For the first time, The Economist is publishing a statistical forecast of an American presidential election, and it created the model in partnership with Andrew Gelman, professor of statistics and political science and member of the Data Science Institute at Columbia University, and Merlin Heidemanns, a doctoral student in Columbia’s political science department.

The model, which has a standing page on the magazine’s site, calculates Biden’s and Trump’s probabilities of winning each state and the national election, with projections updated daily. The Economist has also released the source code for the model, which is based on Stan, an open-source platform for statistical modeling created by a team of core developers, including Gelman and other researchers at Columbia. Stan performs Bayesian inference, a statistical method for combining data from many sources, which makes it ideal for forecasting elections where relevant information comes from an array of polls and economic and political factors.

Gelman and Heidemanns are partnering on the project with G. Elliott Morris, a data journalist at The Economist. Their aim is to predict the two candidates’ share of the vote in each state on Election Day. To do that, they are using state and national polls, along with information that has predicted historical elections. The model accounts for polling errors, along with the possibility of state- and national-level time trends in opinions. The team designed the model to consider several factors: polls, economic conditions, presidential approval ratings, political polarization, and the power of an incumbent president.

You may read discussions of the model on Gelman’s blog.
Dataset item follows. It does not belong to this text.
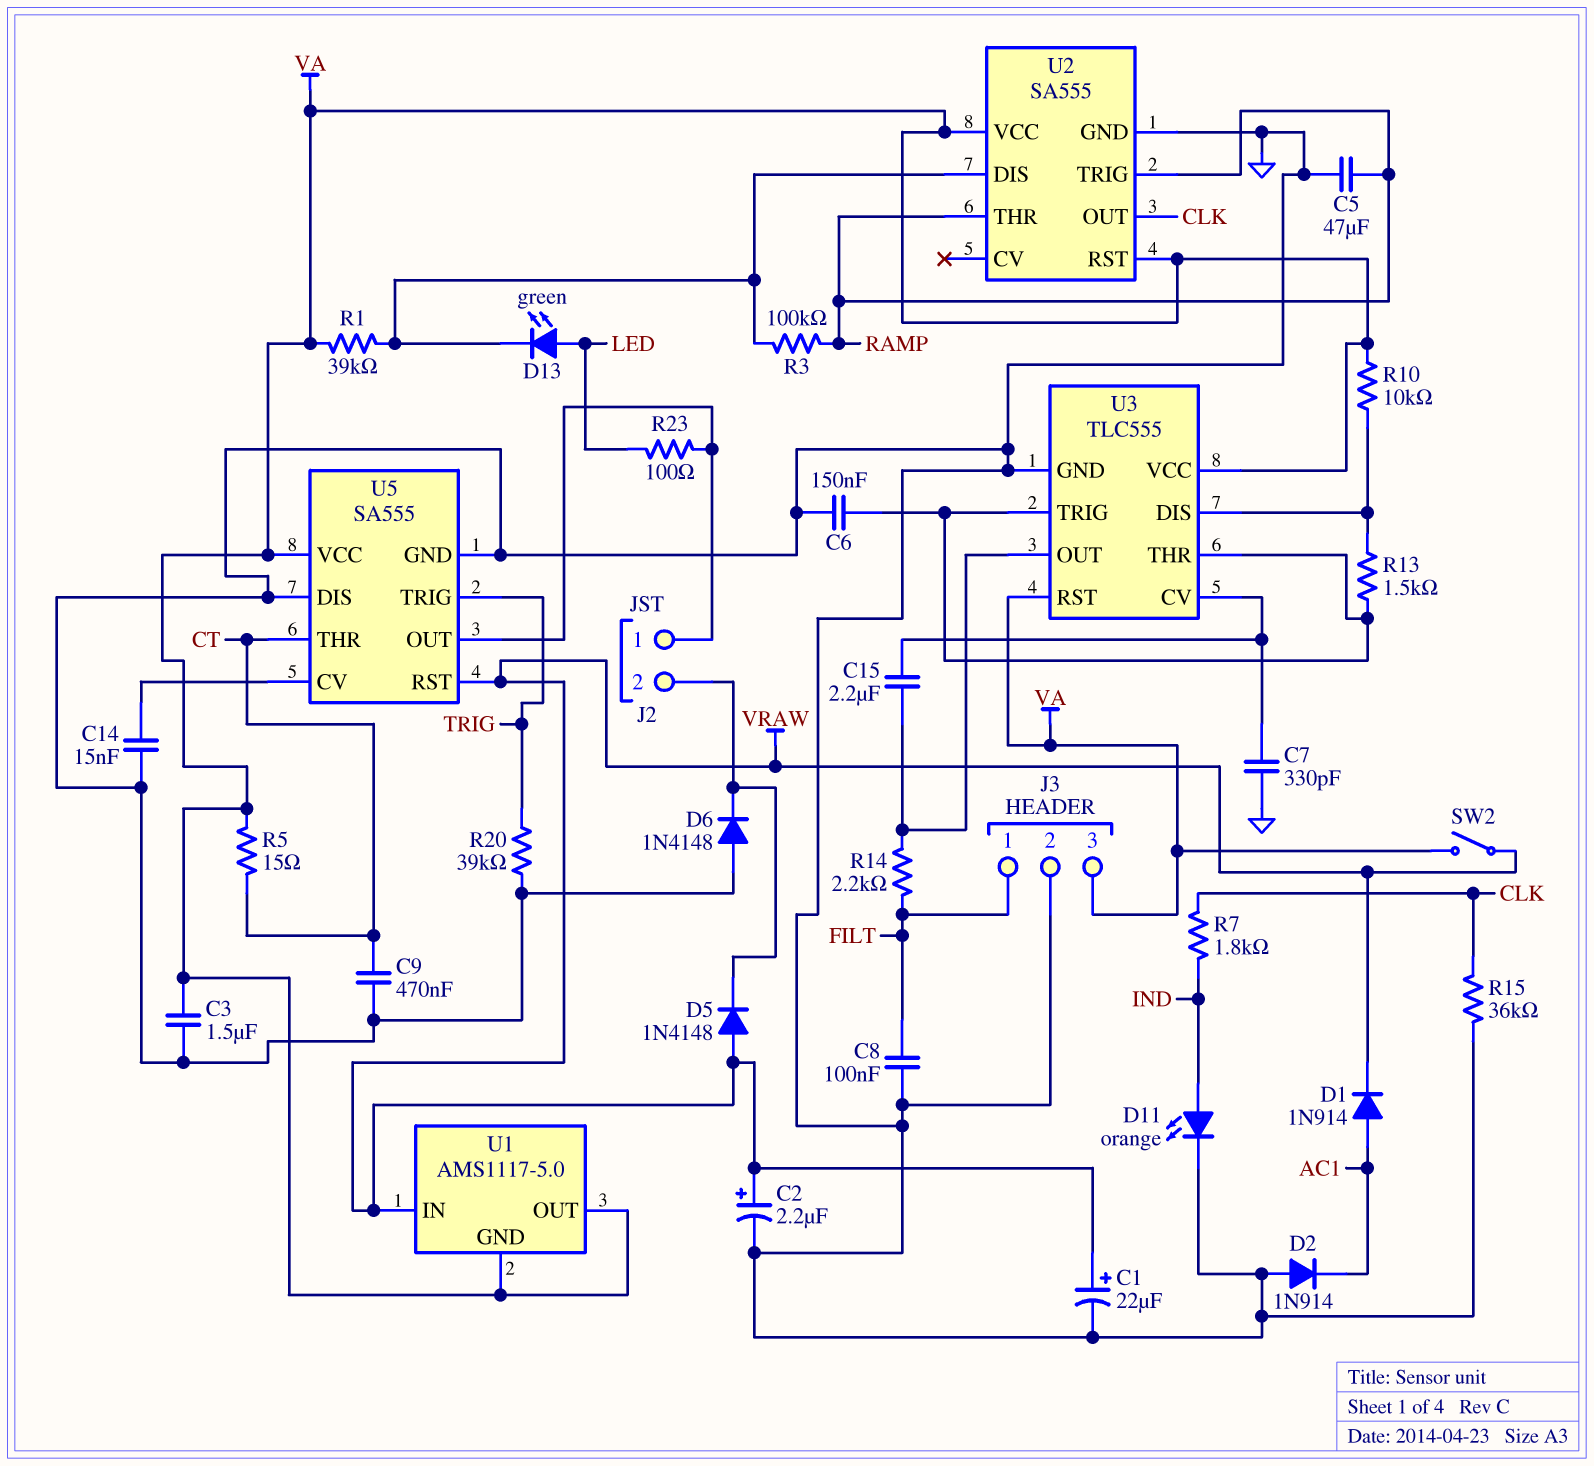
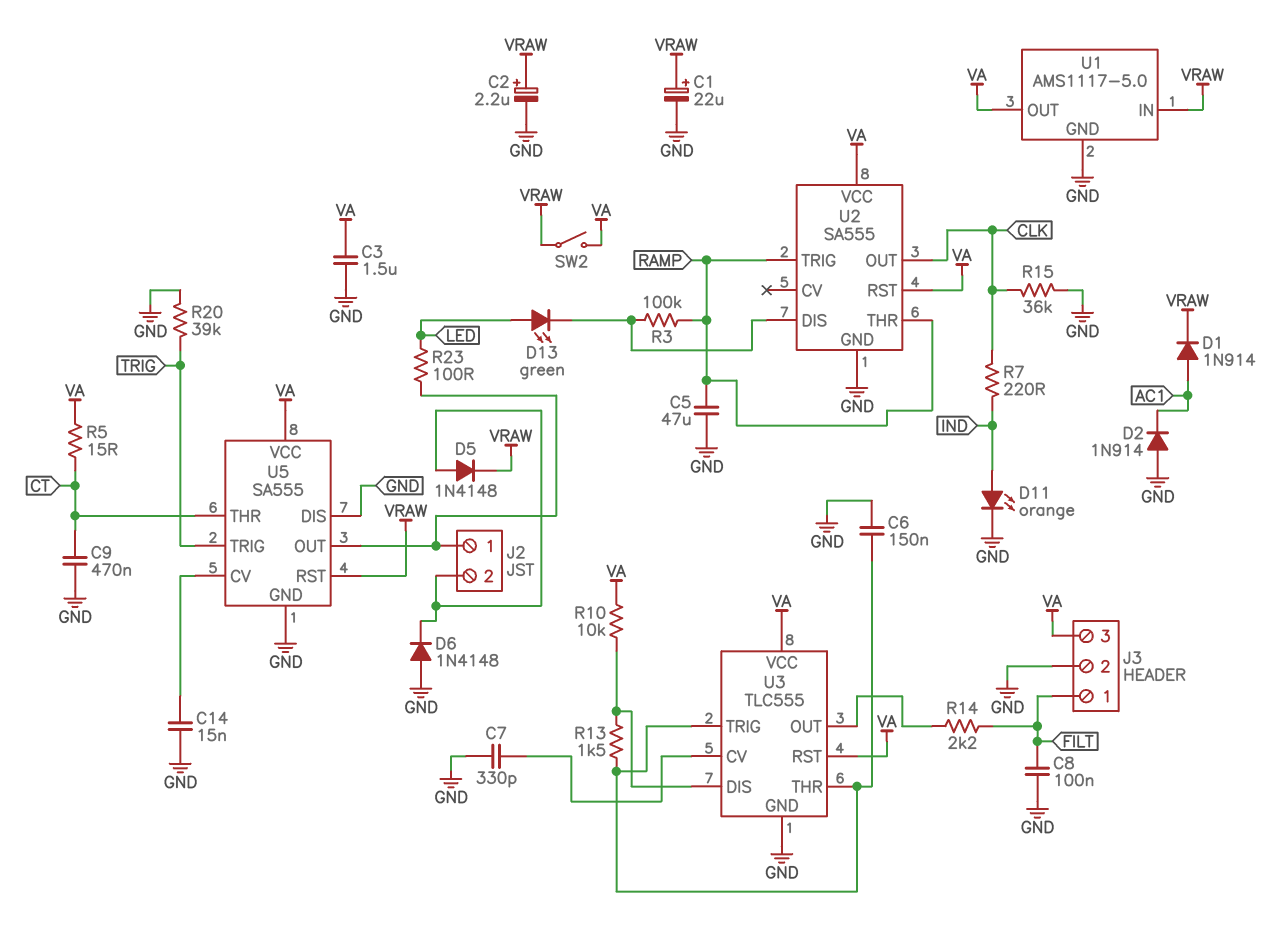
C15: 2.2uF (U3/CV, U3/OUT) -> none
D5: diode 1N4148 (A VRAW, K J2/2) -> diode 1N4148 (A J2/2, K VRAW)
R1: 39k (U2/DIS, VA) -> none
R7: 1.8k (CLK, IND) -> 220 (CLK, IND)
U1 pin GND: VA -> GND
Four years ago, polling errors in key states led many forecasters and pollsters to be overconfident about Hillary Clinton’s chances of winning the election. The Economist model attempts to avoid this problem by accounting for non-sampling errors in polls in the current election. Earlier research by Gelman and other experts has found that polls are typically off by as much as twice their stated margin of errors. That said, a model is only as good as its assumption, noted Gelman.

“We didn’t model the probability of a meteor strike,” he quipped, “but the model implicitly assumes that both Biden and Trump will make it to the finish line.”

Biden has a large lead over Trump in polls, but with memories of Trump’s victory in 2016 still fresh, pollsters worry that an unexpected actuality might again trip up forecasts. Many of the uncertainties center around how voters perceive the pandemic and how the two candidates contend with it.

The Economist model, which gives Biden a 89 percent chance of winning the Electoral College, is less concerned with the current moment than with the range of possibilities reflected by the historical data. As of this week, the model says Trump has a 11 percent chance of winning more electoral votes than Biden, and that Trump has a 2 percent chance of winning more of the popular vote than Biden. The forecast predicts Biden will win between 223-429 electoral votes, while Trump will get between 109 and 315. 

“Right now, our model thinks Joe Biden is very likely to beat Donald Trump in the Electoral College,” the site reports.

Observers have noted that this election is unusual, given the pandemic, and therefore as hard to predict as the 2016 election. But when it comes to national elections, Gelman said, the unusual is usual.

“People say, ‘Well, 2020 is special,’” he said. “But you go back to every election: 1948 was the first election in a long time without Franklin Roosevelt running; 1960 had Kennedy, the first Catholic to run for president; 1968 and 1992 had strong third-party candidacies; 2008 and 2016 had the first nonwhite and female major-party nominees. You’ll see that in just about every election there has been something unusual to consider. There’s no perfect way to capture the uncertainty in the prediction of a unique event. The best we can do is be open about our assumptions and be clear about what historical data we’re using to make our forecast.”